Das aber dürfte erst der Auftakt zur großen Geldschwemme gewesen sein. Für Ende Februar hat Draghi ein zweites Geldleihgeschäft über drei Jahre angekündigt. Wieder dürfen sich die Banken bei der EZB unlimitiert mit Geld vollsaugen. Die britische Wirtschaftszeitung „Financial Times“ berichtete in der vergangenen Woche, die Banken planten, sich dann doppelt so viel Geld bei der EZB abzuholen wie im Dezember. „Im Februar könnte es leicht eine Billion Euro werden, und wenn sich die Lage an den Märkten verschlechtert, könnte es noch mehr werden“, zitierte die „FT“ einen Banker von Goldman Sachs.
Faule Kredite
Der Grund für den Gelddurst: In diesem Jahr müssen europäische Banken für mehr als 780 Milliarden Euro fällig werdende Anleihen tilgen, davon allein 220 Milliarden im ersten Quartal, und dafür neue Anleihen ausgeben. Das Problem dabei: Viele Banken, vor allem aus den Krisenländern der Euro-Zone, sind voll geladen mit faulen Krediten und stehen auf wackeligen Beinen. Am Kapitalmarkt finden sie daher kaum noch Abnehmer für ihre Anleihen. Daher sind sie darauf angewiesen, die Papiere bei der EZB gegen frisches Geld abzuladen.
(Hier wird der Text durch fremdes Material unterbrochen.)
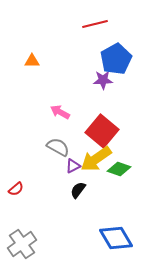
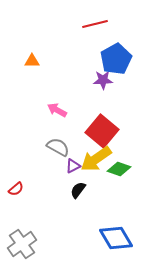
pink arrow: moved 3 px left, 2 px up
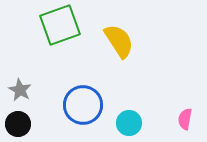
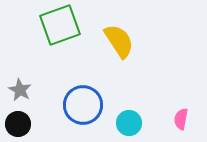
pink semicircle: moved 4 px left
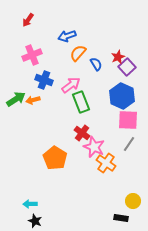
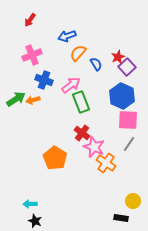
red arrow: moved 2 px right
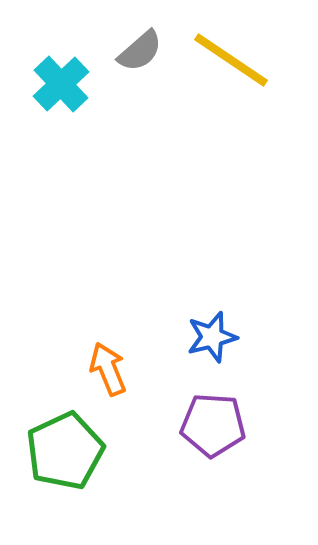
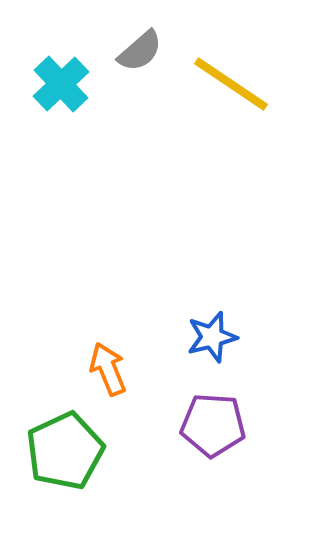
yellow line: moved 24 px down
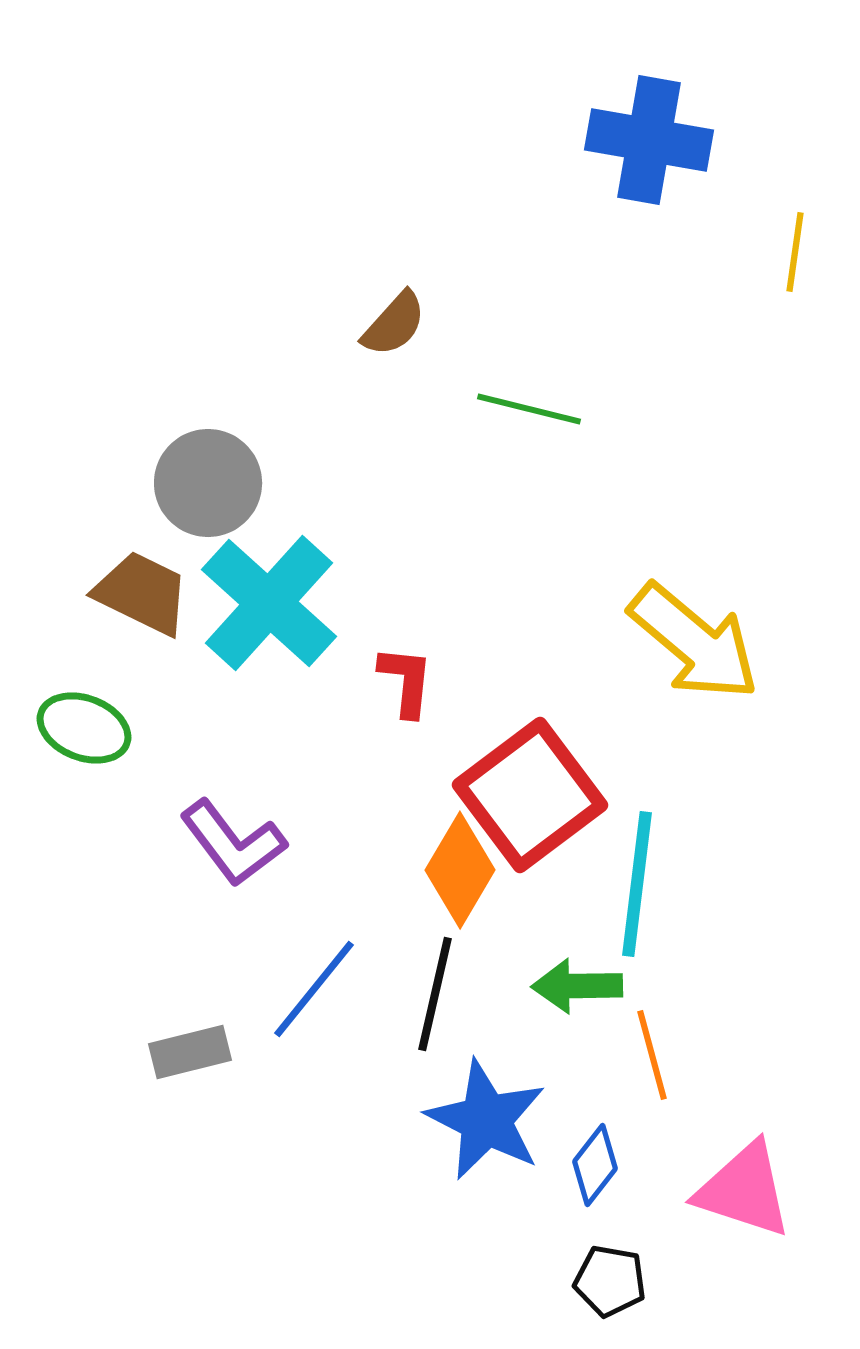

Die Währungshüter haben die Tür für die Banken weit geöffnet, indem sie die Qualitätsanforderungen an die Sicherheiten für die Geldleihe drastisch reduziert haben. Akzeptierte die EZB früher nur erstklassige Staatsanleihen als Pfand, so nimmt sie mittlerweile auch einfache Bankkredite als Sicherheit an. Hinzu kommt, dass die nationalen Zentralbanken der einzelnen Euro-Länder beim nächsten großen Leihgeschäft im Februar weitestgehend selbst entscheiden können, welche Sicherheiten sie von den Geschäftsbanken akzeptieren. „Es fehlt nicht mehr viel, dann können sich die griechischen Banken gegen Klopapier als Sicherheit Geld bei ihrer Zentralbank leihen“, heißt es in Bankerkreisen.
Für die Banken ist das ein toller Deal. Sie geben eigene Anleihen aus, reichen sie bei der Notenbank als Sicherheiten ein und besorgen sich im Gegenzug Zentralbankgeld zum Minizins von einem Prozent. Mit einem Teil des Geldes tilgen sie ihre fälligen Altanleihen. Mit dem restlichen Geld kaufen sie höher verzinsliche Staatsanleihen und finanzieren die Leistungsbilanzdefizite sowie die Kapitalflucht aus ihren Ländern.
Fatale Folgen
Die volkswirtschaftlichen Folgen der Politik sind fatal. Schon das Geld aus dem Leihgeschäft im Dezember haben die Banken auf Druck ihrer Regierungen zu einem großen Teil in Staatsanleihen der Krisenländer investiert. Damit haben sie die Kurse nach oben und die Renditen nach unten gedrückt. So hat sich der Effektivzins für dreijährige italienische Staatsanleihen seit seinem Hoch im November von über 7,0 auf 3,5 Prozent mehr als halbiert, der für spanische Anleihen gleicher Laufzeit ist von 6,1 auf 2,6 Prozent gesunken.
Für die Finanzminister der Mittelmeerländer ist das eine tolle Sache, sie können sich jetzt billiger verschulden als noch vor ein paar Wochen. Doch der Reformdruck von den Märkten ist futsch. In Italien hat Monti zwar mit der Reform des Rentensystems und der Liberalisierung einzelner Branchen begonnen. Doch ob ihm auch die alles entscheidende Reform des Arbeitsmarktes gelingt, ist völlig offen. „Die Vergangenheit hat gezeigt, dass die italienischen Parlamentierer ihrem Regierungschef nur folgen, wenn ihnen der Angstschweiß vor der strafenden Hand des Kapitalmarktes auf der Stirn steht“, sagt Commerzbank-Chefökonom Krämer. Das Risiko ist hoch, dass Montis Nachfolger die Zügel wieder schleifen lässt, wenn der Druck der Märkte ausbleibt. Dann dürfte rasch der Ruf nach weiteren Hilfen aus Berlin laut werden. Nicht ohne Grund macht Monti hinter den Kulissen schon seit Wochen Druck auf Angela Merkel, dem Euro-Rettungsschirm ESM mehr Geld zur Verfügung zu stellen.